• Brano proposto
________________________________________

Il Capo dell'esercito fa il punto sulla capacità militare elvetica. «Potenziati sistemi cyber e polizia aerea»
BERNA - Attualmente, nonostante quanto sta accadendo in Ucraina, la Svizzera non è direttamente minacciata. Tuttavia, in caso di problemi maggiori, la Confederazione potrebbe difendere il suo spazio aereo per un mese al massimo, ha spiegato il capo dell'esercito, Thomas Süssli, alla "Schweiz am Wochenende".
Frattanto, però, a causa del conflitto ucraino, la Svizzera ha potenziato le sue capacità cyber e la polizia aerea, ha aggiunto Süssli. A suo parere, per una difesa adeguata quattro jet da combattimento dovrebbero essere sempre in volo.
Anche con l'arrivo di 36 jet F-35 di fabbricazione americana - su cui pende un'iniziativa popolare contraria all'acquisto, n.d.r - la capacità del nostro Paese in fatto di difesa dello spazio aereo non supererebbe il mese. Nel 2003, la capacità di difesa dell'esercito è stata rivista con un occhio alla qualità piuttosto che alla quantità, ha ricordato.

________________________________________

• Dati forniti
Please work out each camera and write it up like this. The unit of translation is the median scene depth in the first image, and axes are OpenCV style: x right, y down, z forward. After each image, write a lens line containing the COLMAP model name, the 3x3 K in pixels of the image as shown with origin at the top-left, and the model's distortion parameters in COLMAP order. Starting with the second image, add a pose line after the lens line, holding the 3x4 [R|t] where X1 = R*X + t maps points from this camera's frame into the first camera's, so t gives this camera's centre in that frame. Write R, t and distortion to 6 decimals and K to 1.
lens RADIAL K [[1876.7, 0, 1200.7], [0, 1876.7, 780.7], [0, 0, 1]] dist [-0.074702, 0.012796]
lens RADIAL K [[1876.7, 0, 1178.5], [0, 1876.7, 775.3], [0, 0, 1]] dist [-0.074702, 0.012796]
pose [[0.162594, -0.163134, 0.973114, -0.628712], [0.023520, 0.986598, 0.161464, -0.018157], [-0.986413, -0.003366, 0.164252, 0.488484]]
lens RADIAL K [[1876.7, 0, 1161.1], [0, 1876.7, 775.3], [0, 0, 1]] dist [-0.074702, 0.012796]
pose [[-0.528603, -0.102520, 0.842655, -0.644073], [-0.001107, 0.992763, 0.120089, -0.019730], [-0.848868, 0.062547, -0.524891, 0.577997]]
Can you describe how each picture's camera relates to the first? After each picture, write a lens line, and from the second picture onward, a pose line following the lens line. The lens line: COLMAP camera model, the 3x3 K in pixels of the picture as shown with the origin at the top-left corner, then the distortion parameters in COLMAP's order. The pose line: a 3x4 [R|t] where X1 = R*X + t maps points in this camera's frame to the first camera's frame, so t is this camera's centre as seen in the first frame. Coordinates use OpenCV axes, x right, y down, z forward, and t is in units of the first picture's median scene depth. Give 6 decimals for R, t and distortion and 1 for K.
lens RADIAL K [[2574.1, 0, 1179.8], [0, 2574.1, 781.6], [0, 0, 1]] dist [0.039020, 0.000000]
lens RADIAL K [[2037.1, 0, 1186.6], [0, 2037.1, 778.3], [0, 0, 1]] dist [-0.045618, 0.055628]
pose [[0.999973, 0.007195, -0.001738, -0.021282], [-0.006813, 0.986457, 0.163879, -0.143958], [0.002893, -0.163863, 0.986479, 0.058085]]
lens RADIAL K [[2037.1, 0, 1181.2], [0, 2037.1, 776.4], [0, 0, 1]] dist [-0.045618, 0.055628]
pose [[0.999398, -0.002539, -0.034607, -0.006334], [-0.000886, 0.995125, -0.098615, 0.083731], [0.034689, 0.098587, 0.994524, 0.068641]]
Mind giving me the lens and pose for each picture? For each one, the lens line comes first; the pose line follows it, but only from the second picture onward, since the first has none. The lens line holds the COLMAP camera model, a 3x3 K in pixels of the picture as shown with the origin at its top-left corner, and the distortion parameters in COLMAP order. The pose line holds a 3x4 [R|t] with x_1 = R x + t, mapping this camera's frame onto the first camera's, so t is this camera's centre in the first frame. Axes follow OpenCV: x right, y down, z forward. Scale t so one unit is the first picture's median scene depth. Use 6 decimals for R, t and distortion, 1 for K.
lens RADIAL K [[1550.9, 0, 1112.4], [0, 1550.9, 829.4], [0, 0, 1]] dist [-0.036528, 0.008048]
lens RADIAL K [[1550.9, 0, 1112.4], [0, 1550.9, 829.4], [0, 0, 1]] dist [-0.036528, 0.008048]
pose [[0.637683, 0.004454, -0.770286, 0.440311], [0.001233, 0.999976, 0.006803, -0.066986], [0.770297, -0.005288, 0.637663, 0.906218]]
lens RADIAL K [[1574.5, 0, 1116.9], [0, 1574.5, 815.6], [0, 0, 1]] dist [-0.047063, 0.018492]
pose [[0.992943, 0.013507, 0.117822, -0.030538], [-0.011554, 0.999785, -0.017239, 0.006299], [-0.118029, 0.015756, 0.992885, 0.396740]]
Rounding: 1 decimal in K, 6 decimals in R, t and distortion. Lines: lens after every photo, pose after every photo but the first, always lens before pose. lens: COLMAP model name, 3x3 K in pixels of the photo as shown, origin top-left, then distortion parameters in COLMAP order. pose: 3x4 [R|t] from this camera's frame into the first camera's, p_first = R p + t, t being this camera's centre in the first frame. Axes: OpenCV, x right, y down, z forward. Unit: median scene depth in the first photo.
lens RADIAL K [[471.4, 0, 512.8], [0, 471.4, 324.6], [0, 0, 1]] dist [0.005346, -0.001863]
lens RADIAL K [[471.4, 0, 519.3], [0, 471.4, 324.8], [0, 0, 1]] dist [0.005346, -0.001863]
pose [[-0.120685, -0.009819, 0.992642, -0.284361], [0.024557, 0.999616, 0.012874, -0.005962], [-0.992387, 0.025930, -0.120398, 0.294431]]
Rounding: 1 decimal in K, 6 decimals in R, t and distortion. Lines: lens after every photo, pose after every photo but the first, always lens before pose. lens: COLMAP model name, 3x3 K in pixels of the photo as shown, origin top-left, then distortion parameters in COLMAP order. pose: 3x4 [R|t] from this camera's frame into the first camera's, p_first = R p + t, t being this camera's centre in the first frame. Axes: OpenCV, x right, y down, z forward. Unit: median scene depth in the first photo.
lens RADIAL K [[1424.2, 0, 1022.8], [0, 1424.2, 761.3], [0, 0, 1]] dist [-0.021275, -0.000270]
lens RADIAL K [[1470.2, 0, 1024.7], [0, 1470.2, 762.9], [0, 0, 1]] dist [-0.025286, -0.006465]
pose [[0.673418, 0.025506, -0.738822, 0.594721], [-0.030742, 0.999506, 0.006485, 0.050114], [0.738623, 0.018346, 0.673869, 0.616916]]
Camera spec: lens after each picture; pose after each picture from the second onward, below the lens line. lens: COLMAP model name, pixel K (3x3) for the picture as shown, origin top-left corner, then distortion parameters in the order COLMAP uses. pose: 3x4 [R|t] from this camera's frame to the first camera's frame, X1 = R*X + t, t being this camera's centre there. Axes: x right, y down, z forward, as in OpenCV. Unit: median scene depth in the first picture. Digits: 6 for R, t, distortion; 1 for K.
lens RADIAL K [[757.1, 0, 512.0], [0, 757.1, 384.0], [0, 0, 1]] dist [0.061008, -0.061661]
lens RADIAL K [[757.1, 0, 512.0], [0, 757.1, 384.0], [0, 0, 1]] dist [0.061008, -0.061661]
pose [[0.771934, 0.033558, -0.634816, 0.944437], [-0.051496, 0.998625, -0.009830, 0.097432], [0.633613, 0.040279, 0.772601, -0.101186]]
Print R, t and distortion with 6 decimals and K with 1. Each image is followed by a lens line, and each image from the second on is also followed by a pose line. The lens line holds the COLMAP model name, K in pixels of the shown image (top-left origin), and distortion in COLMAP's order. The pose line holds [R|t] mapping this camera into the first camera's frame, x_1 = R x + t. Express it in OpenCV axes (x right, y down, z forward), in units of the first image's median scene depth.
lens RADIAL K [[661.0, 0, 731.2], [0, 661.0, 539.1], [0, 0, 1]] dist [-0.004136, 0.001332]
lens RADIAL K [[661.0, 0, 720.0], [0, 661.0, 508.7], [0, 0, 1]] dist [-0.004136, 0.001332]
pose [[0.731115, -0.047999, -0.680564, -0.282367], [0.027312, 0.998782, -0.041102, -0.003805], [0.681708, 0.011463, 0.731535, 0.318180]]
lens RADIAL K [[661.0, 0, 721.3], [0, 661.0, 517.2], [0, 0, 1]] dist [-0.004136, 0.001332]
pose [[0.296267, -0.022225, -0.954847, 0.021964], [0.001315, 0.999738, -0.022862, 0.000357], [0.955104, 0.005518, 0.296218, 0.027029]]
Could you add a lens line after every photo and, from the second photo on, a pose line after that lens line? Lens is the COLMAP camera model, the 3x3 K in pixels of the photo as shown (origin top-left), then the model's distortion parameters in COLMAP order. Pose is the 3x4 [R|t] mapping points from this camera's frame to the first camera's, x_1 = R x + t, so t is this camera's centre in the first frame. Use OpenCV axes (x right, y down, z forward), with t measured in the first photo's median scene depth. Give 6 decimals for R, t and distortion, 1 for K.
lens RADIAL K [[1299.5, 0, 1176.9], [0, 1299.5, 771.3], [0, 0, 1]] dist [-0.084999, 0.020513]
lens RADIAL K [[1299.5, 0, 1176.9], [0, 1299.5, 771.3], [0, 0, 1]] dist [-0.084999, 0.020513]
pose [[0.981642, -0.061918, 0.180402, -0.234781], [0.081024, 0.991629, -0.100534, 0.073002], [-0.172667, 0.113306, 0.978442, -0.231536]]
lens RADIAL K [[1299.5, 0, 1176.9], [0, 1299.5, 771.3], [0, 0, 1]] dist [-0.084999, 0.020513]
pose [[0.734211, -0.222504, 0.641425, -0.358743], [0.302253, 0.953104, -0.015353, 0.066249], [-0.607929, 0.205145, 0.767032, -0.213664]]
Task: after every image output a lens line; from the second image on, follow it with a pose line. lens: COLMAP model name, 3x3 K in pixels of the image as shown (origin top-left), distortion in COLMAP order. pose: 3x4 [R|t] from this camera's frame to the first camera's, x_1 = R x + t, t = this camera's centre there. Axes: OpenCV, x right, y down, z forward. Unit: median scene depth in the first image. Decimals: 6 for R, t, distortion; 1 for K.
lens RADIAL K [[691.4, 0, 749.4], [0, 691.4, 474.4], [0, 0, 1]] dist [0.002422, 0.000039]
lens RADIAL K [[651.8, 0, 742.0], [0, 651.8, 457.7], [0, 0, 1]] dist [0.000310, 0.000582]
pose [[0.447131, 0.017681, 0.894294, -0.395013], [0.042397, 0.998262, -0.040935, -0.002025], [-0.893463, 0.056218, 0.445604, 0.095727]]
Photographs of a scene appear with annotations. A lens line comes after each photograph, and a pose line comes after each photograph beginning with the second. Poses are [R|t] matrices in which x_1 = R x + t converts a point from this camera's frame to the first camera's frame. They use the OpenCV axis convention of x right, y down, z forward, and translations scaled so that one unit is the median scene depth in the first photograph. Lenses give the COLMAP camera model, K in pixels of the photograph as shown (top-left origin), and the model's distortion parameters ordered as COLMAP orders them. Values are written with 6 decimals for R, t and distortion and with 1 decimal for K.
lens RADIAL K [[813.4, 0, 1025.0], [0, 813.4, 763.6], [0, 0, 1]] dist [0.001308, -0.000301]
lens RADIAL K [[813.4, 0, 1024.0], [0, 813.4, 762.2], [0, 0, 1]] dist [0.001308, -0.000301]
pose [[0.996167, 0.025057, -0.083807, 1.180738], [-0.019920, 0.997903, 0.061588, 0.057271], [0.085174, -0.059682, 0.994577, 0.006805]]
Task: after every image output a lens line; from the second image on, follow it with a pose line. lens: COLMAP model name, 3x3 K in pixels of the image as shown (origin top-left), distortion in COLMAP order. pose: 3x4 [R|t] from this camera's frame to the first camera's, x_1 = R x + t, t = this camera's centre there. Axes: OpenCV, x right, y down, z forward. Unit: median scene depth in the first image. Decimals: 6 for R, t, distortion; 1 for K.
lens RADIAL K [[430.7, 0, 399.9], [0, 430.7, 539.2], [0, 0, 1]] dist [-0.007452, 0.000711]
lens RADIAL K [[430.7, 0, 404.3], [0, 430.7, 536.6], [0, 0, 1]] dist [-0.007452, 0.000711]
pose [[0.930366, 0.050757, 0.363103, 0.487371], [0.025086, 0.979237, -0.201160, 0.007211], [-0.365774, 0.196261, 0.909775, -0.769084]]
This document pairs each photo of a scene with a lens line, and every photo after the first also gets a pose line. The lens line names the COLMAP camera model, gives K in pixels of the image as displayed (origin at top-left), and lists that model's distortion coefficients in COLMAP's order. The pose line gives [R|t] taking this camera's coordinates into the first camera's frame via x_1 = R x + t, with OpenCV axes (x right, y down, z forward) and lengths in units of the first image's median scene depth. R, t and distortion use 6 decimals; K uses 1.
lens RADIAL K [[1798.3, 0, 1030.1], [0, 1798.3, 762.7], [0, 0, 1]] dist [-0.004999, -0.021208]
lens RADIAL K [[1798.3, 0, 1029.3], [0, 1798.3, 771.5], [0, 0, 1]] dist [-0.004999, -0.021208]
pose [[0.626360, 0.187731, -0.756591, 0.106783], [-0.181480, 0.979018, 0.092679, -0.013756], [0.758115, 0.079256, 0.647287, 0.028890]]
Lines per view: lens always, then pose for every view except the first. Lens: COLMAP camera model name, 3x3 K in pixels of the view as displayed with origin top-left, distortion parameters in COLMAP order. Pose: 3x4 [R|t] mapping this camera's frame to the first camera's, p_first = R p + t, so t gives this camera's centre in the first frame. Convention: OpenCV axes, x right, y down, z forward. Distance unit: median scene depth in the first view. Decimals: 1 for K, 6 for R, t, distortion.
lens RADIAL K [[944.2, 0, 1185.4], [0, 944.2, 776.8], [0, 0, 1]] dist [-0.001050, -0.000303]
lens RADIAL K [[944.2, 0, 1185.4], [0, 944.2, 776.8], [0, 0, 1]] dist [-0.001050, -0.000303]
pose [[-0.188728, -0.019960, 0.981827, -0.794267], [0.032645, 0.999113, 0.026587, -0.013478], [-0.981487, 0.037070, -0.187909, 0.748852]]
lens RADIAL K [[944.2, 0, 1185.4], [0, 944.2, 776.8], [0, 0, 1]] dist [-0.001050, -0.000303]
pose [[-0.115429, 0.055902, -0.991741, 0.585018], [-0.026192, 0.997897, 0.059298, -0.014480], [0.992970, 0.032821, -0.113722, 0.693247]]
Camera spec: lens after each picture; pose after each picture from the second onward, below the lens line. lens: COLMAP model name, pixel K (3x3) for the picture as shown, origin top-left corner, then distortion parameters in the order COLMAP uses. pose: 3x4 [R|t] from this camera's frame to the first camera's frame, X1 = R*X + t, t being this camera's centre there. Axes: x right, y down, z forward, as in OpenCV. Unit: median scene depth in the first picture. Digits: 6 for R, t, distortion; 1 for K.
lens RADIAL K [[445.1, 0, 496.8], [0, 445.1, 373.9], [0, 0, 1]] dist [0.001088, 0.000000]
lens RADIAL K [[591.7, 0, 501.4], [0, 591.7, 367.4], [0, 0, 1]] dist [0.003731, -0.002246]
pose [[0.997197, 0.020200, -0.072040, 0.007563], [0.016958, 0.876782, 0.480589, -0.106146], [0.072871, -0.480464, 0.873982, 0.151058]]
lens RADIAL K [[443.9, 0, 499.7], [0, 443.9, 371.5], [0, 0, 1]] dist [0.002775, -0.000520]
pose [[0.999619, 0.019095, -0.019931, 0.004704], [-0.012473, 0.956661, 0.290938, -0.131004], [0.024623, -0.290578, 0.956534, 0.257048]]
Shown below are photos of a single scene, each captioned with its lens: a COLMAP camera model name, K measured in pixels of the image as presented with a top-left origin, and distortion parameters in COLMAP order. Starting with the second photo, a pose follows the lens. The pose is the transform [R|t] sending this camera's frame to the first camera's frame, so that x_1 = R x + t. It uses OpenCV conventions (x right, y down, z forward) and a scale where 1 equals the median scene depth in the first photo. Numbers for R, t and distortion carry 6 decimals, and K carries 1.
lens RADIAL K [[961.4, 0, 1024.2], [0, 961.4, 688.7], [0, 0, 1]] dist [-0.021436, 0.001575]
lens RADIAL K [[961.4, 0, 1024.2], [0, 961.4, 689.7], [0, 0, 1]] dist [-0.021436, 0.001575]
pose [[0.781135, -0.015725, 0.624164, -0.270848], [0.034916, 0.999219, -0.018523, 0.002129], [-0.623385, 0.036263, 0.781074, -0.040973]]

________________________________________

• Svolgi quanto segue
• a. Secondo l'articolo sulla difesa aerea svizzera, per quale motivo la Svizzera ha potenziato le sue capacità cyber e la polizia aerea? Rispondi in una o due frasi.
• b. Prosegui, per favore, l'articolo sulla difesa aerea svizzera dopo la sua ultima frase.

• Risposte ai compiti
• a. La Svizzera ha potenziato le sue capacità cyber e la polizia aerea a causa del conflitto in Ucraina.

• b.
Tuttavia, il capo dell'esercito si è voluto rassicurante: sulla Confederazione non pende al momento alcuna minaccia militare. Non ci sono segnali che vanno in questa direzione, anche se il rischio è più alto di prima. Considerazioni simili valgono anche per la minaccia nucleare.
In merito a un'eventuale adesione alla NATO, Süssli ha affermato che tale scenario non è all'ordine del giorno, anche se la situazione è tesa. «Tuttavia, se la Svizzera fosse coinvolta in una guerra, i suoi obblighi di neutralità verrebbero meno e potrebbe, per esempio, collaborare con i Paesi vicini. Per questo è importante che i sistemi militari elvetici siano compatibili con quelli dei Paesi che ci circondano e che vengano organizzate esercitazioni comuni».
In merito a una cooperazione con l'Unione europea nel settore della sicurezza (Pesco), la Svizzera sta esaminando come sia possibile partecipare a progetti nel settore dell'aeronautica, dell'esercito e dell'innovazione. Circa la partecipazione alla sorveglianza aerea europea, per Süssli si tratta soprattutto di una questione politica. Il problema della neutralità si pone infatti se un Paese con cui la Svizzera ha un accordo è coinvolto in un conflitto, ha sottolineato.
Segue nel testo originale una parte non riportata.